▸ **Aim of the exercise**:
Extract each line of the listing below that contains the string "Abonnement".

▸ **Source information**:
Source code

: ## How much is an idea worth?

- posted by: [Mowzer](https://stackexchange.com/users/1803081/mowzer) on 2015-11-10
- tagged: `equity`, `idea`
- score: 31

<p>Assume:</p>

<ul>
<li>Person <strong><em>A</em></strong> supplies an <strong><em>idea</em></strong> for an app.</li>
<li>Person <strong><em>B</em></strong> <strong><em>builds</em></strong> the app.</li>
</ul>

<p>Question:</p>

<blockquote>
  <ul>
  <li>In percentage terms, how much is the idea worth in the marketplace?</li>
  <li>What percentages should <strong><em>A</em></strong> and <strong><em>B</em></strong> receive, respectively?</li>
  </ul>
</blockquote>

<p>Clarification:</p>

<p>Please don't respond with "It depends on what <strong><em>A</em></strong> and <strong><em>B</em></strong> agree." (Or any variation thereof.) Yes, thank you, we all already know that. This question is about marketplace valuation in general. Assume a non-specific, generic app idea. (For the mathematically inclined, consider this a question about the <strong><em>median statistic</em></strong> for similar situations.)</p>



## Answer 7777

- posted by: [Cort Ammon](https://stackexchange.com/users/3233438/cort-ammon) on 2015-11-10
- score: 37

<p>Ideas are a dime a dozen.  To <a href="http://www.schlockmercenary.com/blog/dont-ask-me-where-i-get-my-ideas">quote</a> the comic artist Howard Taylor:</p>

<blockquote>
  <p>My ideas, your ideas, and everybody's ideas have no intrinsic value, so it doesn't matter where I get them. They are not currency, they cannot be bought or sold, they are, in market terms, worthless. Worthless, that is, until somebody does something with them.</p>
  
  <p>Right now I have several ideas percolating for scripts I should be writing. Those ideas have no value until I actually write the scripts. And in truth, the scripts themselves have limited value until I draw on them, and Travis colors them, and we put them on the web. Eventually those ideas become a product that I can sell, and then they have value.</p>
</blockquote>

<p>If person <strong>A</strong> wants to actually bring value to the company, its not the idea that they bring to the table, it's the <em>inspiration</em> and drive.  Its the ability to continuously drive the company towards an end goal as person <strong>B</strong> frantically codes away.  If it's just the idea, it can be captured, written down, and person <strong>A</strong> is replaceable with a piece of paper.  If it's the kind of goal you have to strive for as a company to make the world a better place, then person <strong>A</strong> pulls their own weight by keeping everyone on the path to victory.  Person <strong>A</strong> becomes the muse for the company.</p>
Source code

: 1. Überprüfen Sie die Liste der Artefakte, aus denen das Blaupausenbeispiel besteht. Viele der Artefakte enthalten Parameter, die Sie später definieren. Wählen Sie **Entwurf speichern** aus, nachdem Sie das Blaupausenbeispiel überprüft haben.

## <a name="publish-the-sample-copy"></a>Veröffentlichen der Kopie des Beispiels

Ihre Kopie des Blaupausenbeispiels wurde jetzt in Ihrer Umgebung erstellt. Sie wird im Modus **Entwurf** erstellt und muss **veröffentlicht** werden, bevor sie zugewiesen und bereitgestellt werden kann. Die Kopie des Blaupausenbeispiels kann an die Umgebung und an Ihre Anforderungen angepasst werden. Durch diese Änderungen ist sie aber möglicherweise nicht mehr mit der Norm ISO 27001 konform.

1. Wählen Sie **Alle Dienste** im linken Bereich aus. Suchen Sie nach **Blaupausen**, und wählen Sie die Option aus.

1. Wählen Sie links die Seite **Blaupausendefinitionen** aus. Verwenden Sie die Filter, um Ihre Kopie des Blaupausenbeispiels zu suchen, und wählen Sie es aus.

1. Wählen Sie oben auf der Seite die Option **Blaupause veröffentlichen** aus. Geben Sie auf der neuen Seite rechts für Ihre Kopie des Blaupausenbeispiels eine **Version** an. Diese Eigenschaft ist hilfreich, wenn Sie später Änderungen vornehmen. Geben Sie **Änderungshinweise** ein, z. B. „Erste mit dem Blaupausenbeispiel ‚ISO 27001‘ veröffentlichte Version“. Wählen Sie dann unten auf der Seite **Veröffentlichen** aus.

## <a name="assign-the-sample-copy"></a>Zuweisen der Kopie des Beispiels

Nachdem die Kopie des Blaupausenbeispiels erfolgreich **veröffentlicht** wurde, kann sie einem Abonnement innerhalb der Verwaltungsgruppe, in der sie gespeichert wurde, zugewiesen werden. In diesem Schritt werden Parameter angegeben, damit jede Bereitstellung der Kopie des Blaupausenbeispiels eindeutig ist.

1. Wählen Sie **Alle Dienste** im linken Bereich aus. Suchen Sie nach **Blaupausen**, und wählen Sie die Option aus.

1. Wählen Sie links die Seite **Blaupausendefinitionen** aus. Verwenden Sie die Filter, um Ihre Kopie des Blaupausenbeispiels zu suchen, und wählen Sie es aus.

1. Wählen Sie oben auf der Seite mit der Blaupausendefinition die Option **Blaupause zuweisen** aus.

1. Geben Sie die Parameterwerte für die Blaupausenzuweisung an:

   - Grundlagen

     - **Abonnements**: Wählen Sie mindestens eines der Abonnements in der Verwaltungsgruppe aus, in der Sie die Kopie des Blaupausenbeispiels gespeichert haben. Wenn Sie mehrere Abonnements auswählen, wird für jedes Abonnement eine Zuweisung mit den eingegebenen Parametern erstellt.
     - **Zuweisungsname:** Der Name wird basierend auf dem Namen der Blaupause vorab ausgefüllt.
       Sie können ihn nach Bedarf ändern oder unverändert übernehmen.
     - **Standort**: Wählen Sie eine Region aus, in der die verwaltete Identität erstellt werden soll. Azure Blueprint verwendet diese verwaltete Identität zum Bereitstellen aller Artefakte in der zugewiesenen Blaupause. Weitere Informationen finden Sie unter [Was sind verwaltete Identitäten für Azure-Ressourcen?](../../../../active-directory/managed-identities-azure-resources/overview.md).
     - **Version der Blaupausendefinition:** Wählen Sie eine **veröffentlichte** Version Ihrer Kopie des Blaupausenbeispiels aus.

▸ **Task result**:
Nachdem die Kopie des Blaupausenbeispiels erfolgreich **veröffentlicht** wurde, kann sie einem Abonnement innerhalb der Verwaltungsgruppe, in der sie gespeichert wurde, zugewiesen werden. In diesem Schritt werden Parameter angegeben, damit jede Bereitstellung der Kopie des Blaupausenbeispiels eindeutig ist.
     - **Abonnements**: Wählen Sie mindestens eines der Abonnements in der Verwaltungsgruppe aus, in der Sie die Kopie des Blaupausenbeispiels gespeichert haben. Wenn Sie mehrere Abonnements auswählen, wird für jedes Abonnement eine Zuweisung mit den eingegebenen Parametern erstellt.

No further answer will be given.